**What is needed**
Reproduce without changes the rows that begin with the line containing "Scholarships" and end with the line containing "Admission Applications 2026", including both of those lines.

-- Data excerpts follows --

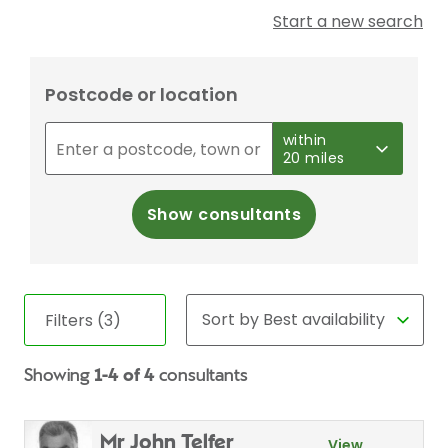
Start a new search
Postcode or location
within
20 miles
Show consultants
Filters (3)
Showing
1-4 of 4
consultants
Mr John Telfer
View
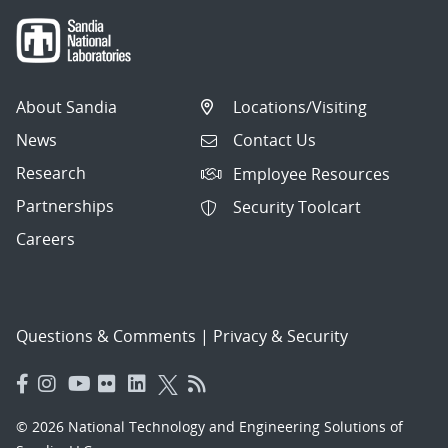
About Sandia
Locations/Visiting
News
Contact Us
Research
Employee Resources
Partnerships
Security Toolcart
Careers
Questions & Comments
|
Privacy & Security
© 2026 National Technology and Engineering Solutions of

-- Data excerpts concluded --
-- Data excerpts follows --

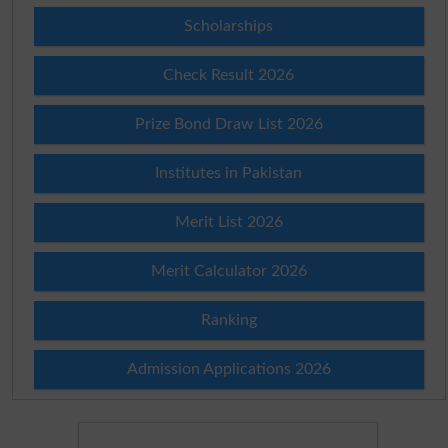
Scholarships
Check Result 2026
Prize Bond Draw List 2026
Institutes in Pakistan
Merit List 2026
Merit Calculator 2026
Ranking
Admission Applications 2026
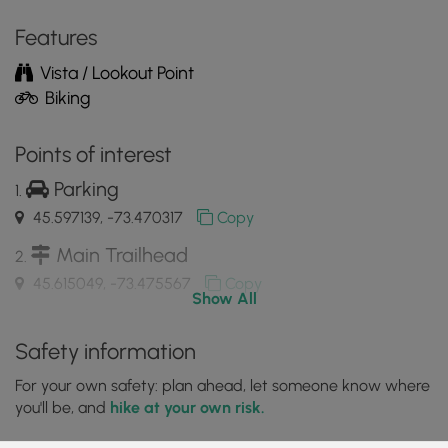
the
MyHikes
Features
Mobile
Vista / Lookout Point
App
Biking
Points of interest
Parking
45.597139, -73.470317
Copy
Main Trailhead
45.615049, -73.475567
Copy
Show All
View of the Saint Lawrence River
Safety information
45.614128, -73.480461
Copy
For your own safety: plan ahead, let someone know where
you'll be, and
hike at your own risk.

-- Data excerpts concluded --

**Written solution**
Scholarships
Check Result 2026
Prize Bond Draw List 2026
Institutes in Pakistan
Merit List 2026
Merit Calculator 2026
Ranking
Admission Applications 2026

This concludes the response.